25 Things
So far NOBODY has targeted me for that “Write 25 things about yourself” meme that’s sweeping Facebook. Well that’s fine, I don’t mind at all that NOBODY OUT THERE HAS THOUGHT OF ME. No I’m fine it’s just something in my eye…sniff!
Here’s my 25 Things. Use them at your peril.
1) I have never owned an Xbox, but I wrote for the Official magazine for like 3 years. Oops!
2) Nothing on this planet annoys me more than people who don’t use their talent because of their laziness, apathy or insecurities. Jesus people most of us have, what, ten years tops to make a mark on the world and you’re sitting on the couch watching the game? GET TO WORK.
3) If you’ve ever talked to me on the telephone then you should know that I hate, hate, hate being on the telephone. Detest it with a firey passion usually reserved for my equally irrational source of hate and bitterness, Philip Seymour Hoffman.
4) Oh man, don’t even get me started about Philp Seymour Hoffman. His continued existence just bugs me like a nasty case of dandruff. GET OUT OF MY TELEVISION / SCALP, PHILIP SEYMOUR HOFFMAN.
5) So far none of my television appearances have made me famous. Neither have my internet ones. What’s a guy got to do to get famous around here?

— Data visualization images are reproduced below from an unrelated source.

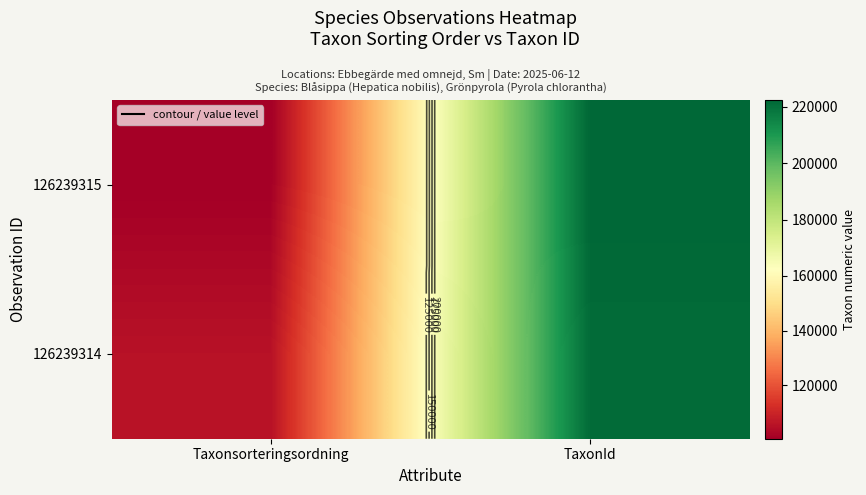

Rank the categories by 126239315 value from lowest to highest.

Taxonsorteringsordning, TaxonId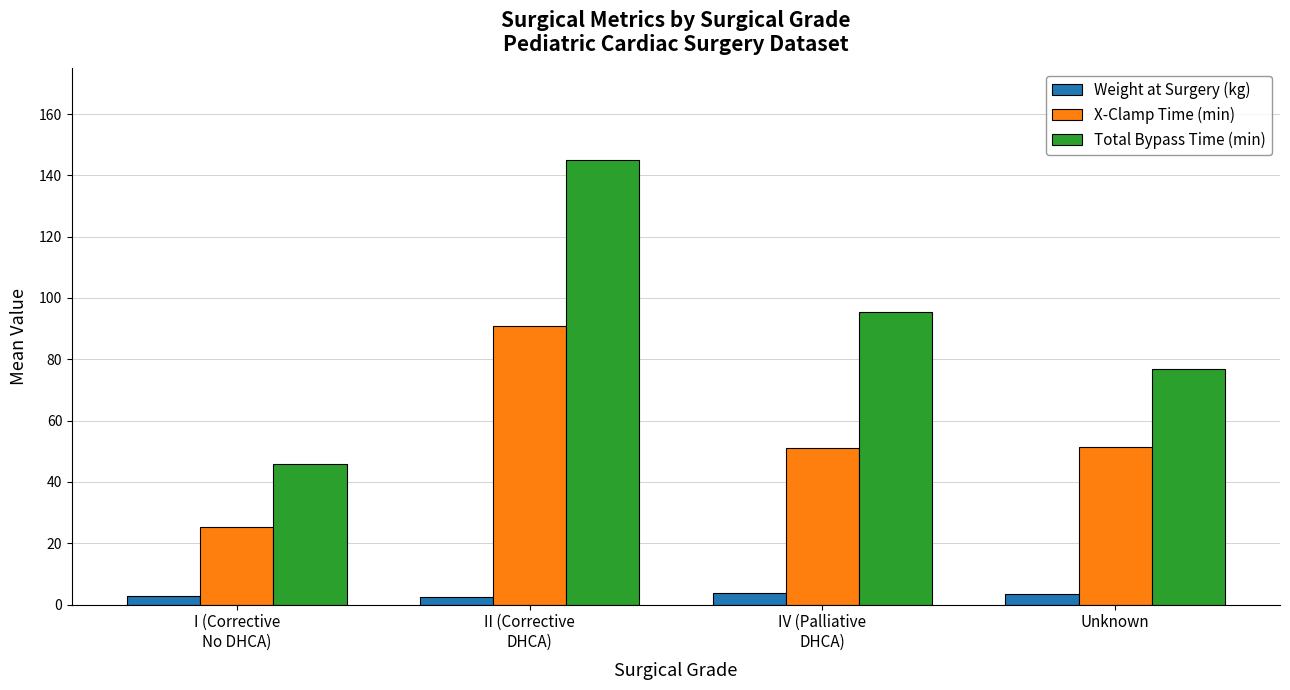

Which series has the largest range (max minus min)?

Total Bypass Time (min)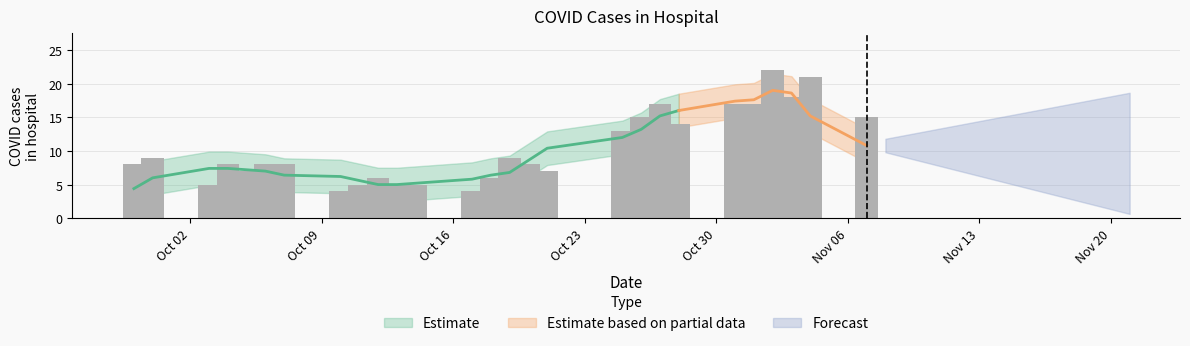

What is the difference between the maximum and minimum values?

18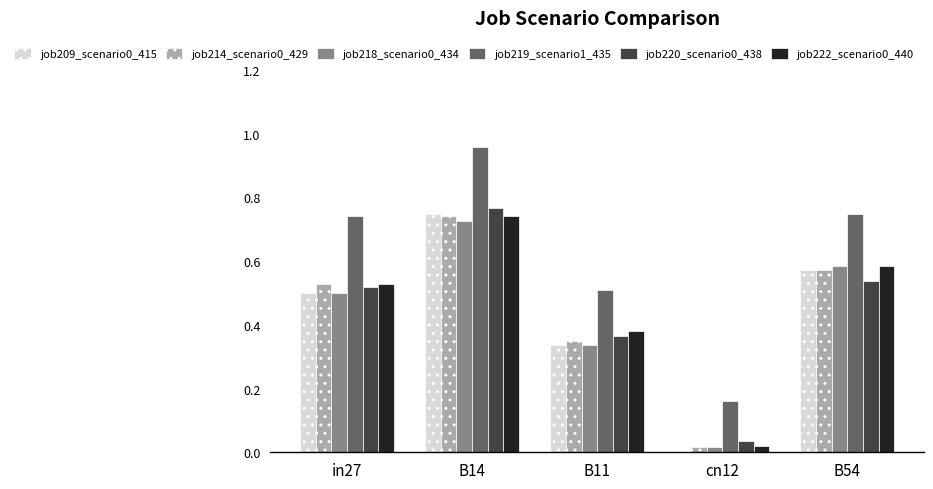

How many categories are shown in the chart?

5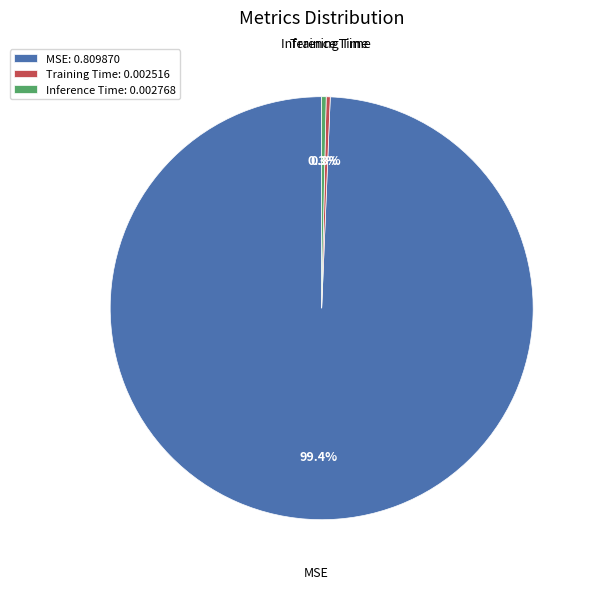

What is the majority slice?

MSE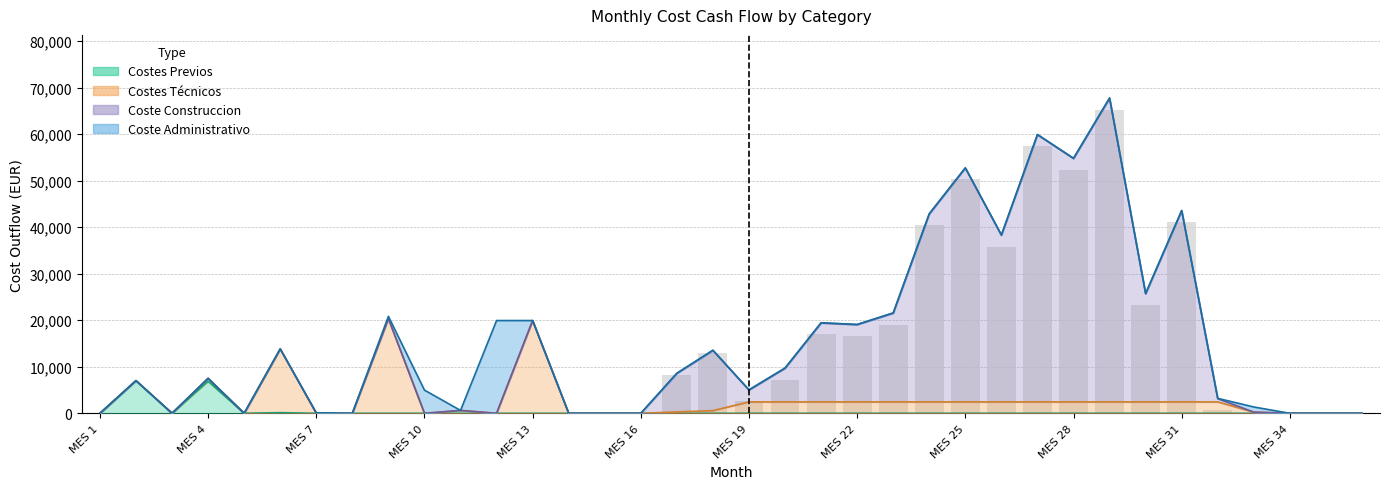

How many data points does each series have?

36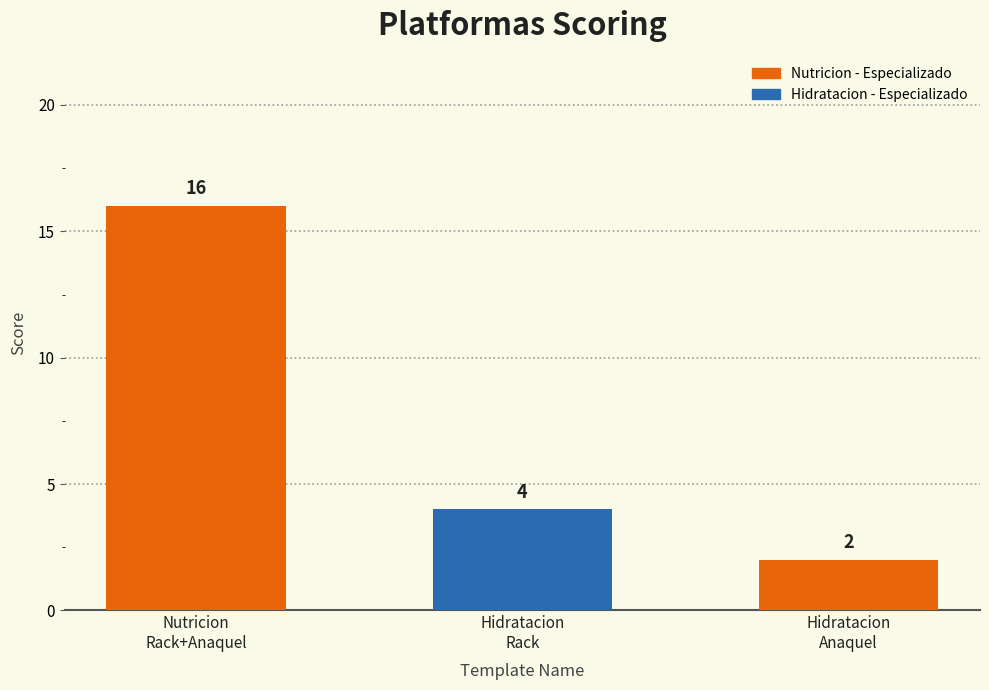

What is the maximum value shown in the chart?

16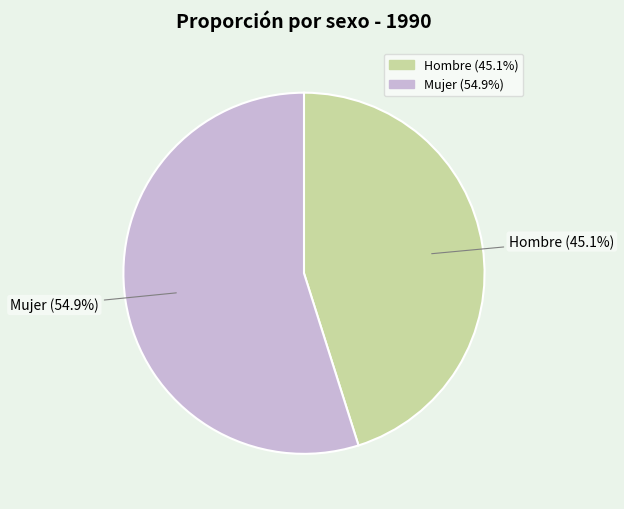

To the nearest percent, what is the difference between the largest and smallest slice percentages?

10%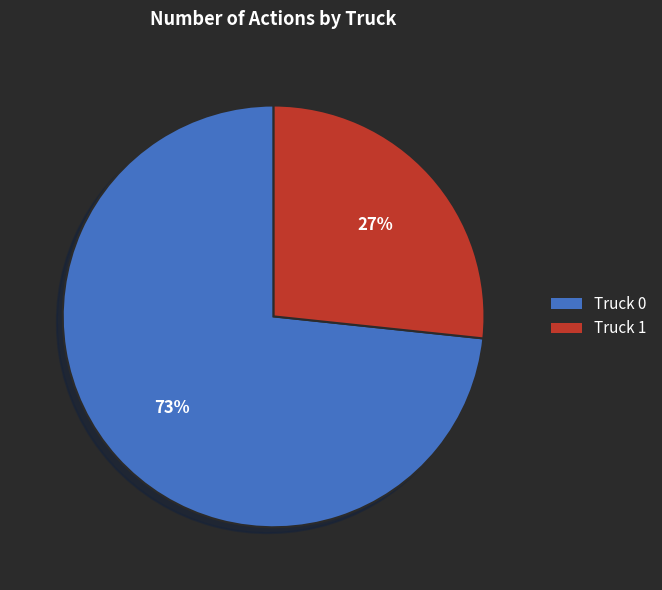

Is the sum of Truck 0 and Truck 1 greater than half?

Yes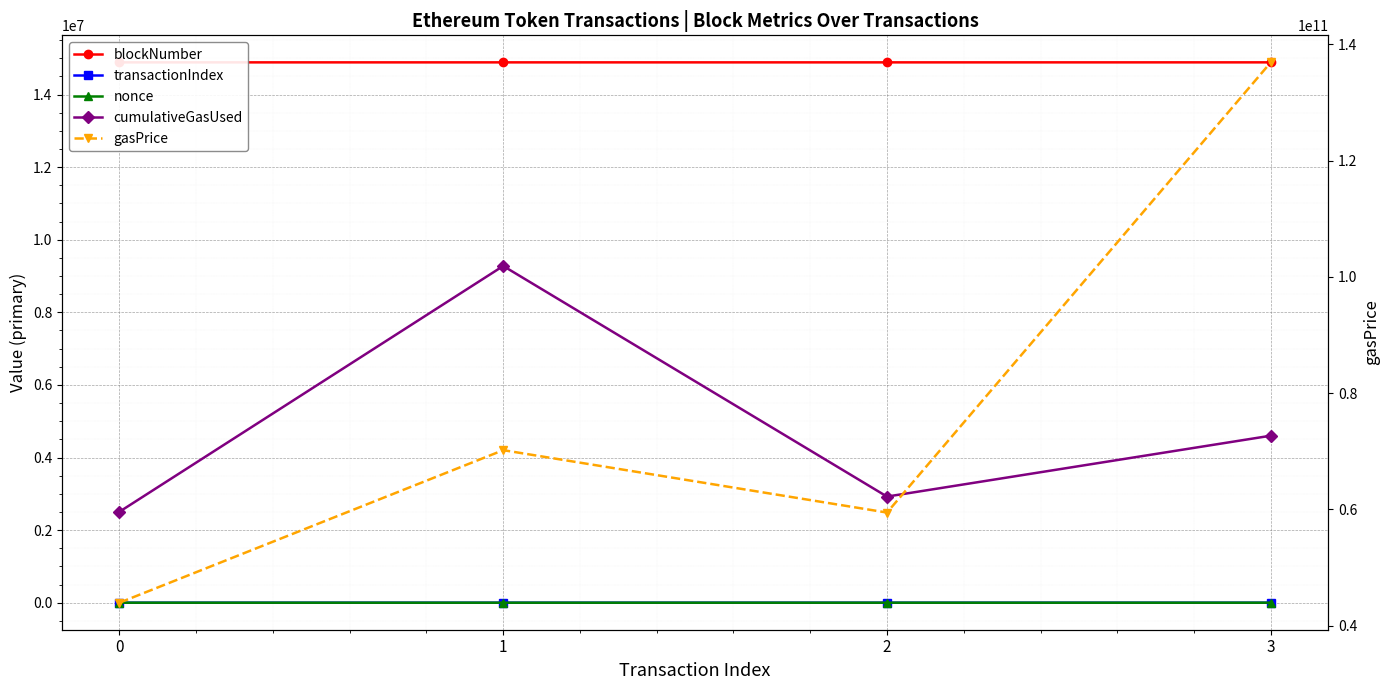

Which series has the largest range (max minus min)?

gasPrice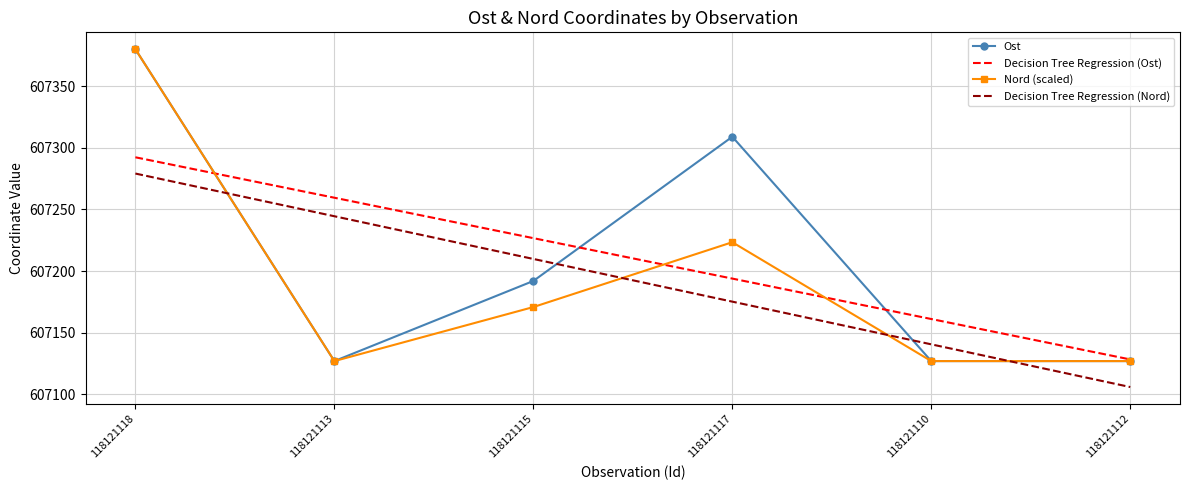

Is the value of Decision Tree Regression (Nord) at 118121112 greater than the value of Ost at 118121113?

No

6) I am incredibly lucky to have the life I have and I hope the people who enable me to have said life know that I appreciate it.
7) It’s been a year since I decided to throw myself back into the world of comics and I’ve had an absolute blast so far. I am kicking myself for giving up on them so many times before. The distribution issue always managed to thwart any attempt at getting any momentum going. The web really doesn’t have that issue.
8 – I think I’m pretty good at my day job, but truth be told still don’t know exactly how I got it.
9) I don’t cook nearly as well as my wife thinks I do.
10) No matter what I’m doing or how many side projects are going on I still can’t get rid of the feeling that I’m being lazy or not doing enough. There’s always five more projects to be doing or five more friends to be seeing or five more things I could be doing for my wife.
11) Conversely I can’t say no to anything. Want me to write a book? Sure. Want me to do a guest strip? I’m there. Want me volunteers for your yak shaving contest? Sign me up. It’s a sickness.
12) Making video games all day is good fun but nowhere near as much fun as people think it is. It’s a lot of paperwork and compromise and having to argue about your creative decisions. Having a game you helped make sit on the store shelf is awesomely cool though. (Not so hot seeing it in the second hand area a week later, but hey!)
13) There’s this giant ticking LED clock above my head for the past 20 years and it’s ticking down and I don’t know how much time there is left so I have to finish this list so I can move onto the next thing like NOW GO GO GO
14) Still can’t listen to The Clouds any more, despite them ostinsibly being my favourite band of all time. Sorry. Just can’t do it any more.
15) My time on the radio wasn’t much better than my time on television, but it did help me tick off another medium to appear on. Oh, Podcasts, I’ve done them too. Next: Hollywood movies starring Alyson Hannigan.
16) I still stand firm that Tunnels And Trolls is better than Dungeons and Dragons. You could play it by yourself, which got me through high school lunch breaks just fine. Yes, I was such a geek that not even the Dungeons and Dragons nerds would hang out with me.
17) I’m so old that we only had one computer in our school, and you had to be in the top maths class to use it. This baffled me, since I sucked at maths and was somehow able to operate my Commodore 64 just fine at home.
18) Actually in the last year of school they got a heap of giant laptops. I think I stole one. I have no idea why I did it, and have less of an idea why I didn’t remember that until just now. What the heck did I do with it?
18) The things I would do with Ben Affleck if left to our own devices can’t even be put into words.
19) I could really do with some chocolate milk right now.
20) Tinitus is a pain in the ass, figuratively speaking. Imagine someone blowing a whistle right next to your ear 24 hours a day 7 days a week, 364 days a year (he doesn’t work on Good Friday). It drove me mad until I learned to drone it out with a specific blend of early ’90s indie rock music.
21) I stand firm on the idea that they stopped making music after July 21, 1997. They stopped making video games after 1994 too.
22) I really hope Plant-Man takes off, or at least, does alright. It needs more promotion but lord it makes me happy to draw and write. I hope you like it.
23) I spent the last half hour trying to think of what my perfect day would be, but couldn’t. I guess it hasn’t happened yet?
24) I think it’s so cute that people think I want to know about their stuff.
25) If I could go back in time fifteen years ago I’d tell myself “dude, you’re awesome. Keep going exactly how you’re going” and then play some Super Nintendo.